Well we’re all in the mood for a melody,
And you’ve got us feeling alright.
As the hardworking staff previously noted, the new Harvard Art Museums debuted last month to decidedly mixed reviews.
But Wall Street Journal architecture critic Julie V. Iovine fairly swooned yesterday in her review of the new triplex.
Piano’s ‘Teaching Machine’
Harvard should probably prepare for a significant uptick in art history majors. The new Harvard Art Museums building that opened on Nov. 16 is an alluring new museum scaled perfectly for individual human, as opposed to swarming public, use.
More than 15 years in the making, the structure brings together under one roof three very disparate collections—the encyclopedic study collection of the fabled Fogg, founded in 1895; a stunning array of Asian art masterworks from the Arthur M. Sackler Museum; a medieval-to-modern array of central and northern European works from the Busch-Reisinger Museum—in a conceptually generous and thoughtfully detailed building by Renzo Piano.

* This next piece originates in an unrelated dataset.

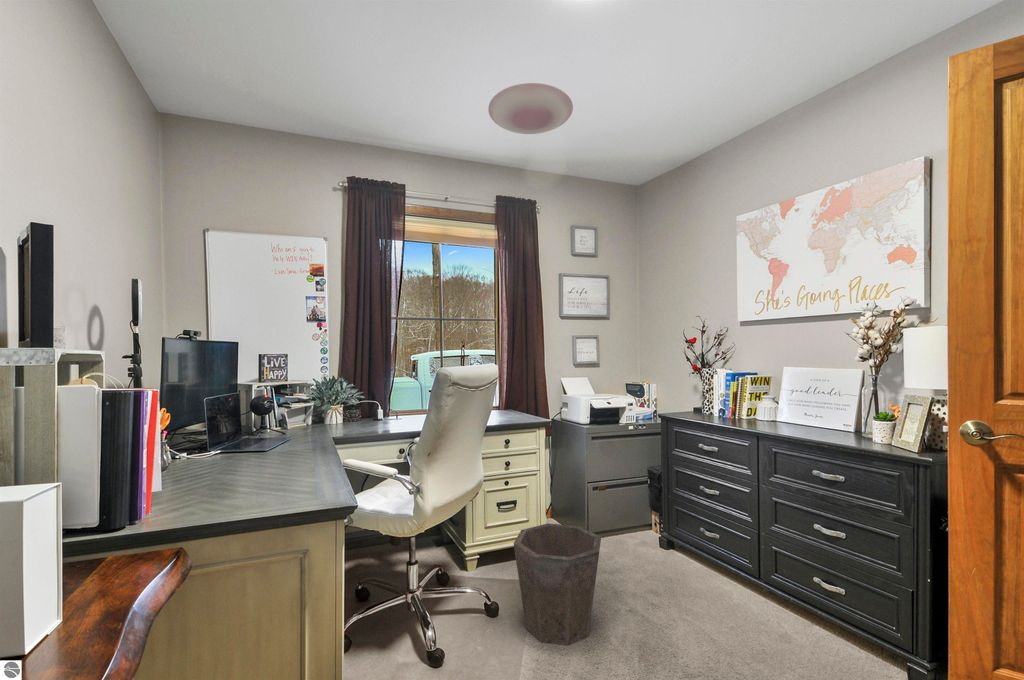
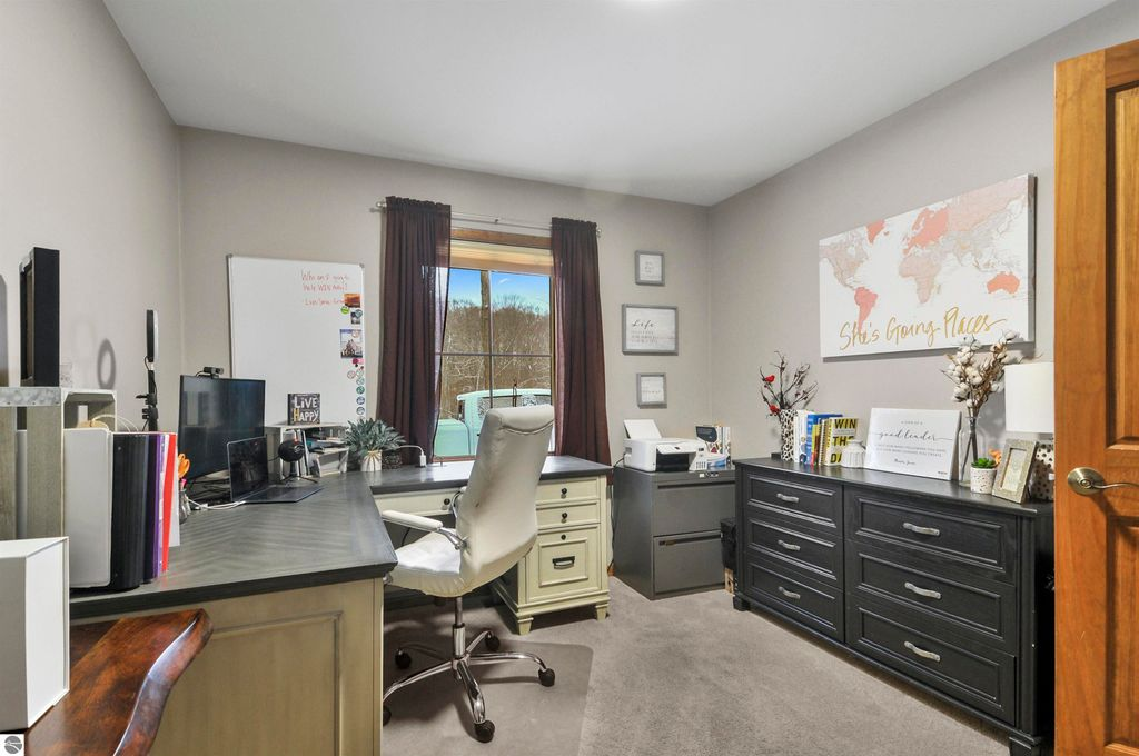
- ceiling light [487,82,574,135]
- waste bin [513,523,602,647]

Conceptually generous and thoughtfully detailed, eh? Depends on where you look, as this Critical Round-Up from Architecture News illustrates.
Anyway, WSJ pull quote:
Forget the gift shop – this museum wants visitors to engage with art.
Wait – as opposed to museums that want visitors not to engage with art?
Okaaaay.
In fairness, read the whole piece and you tell us.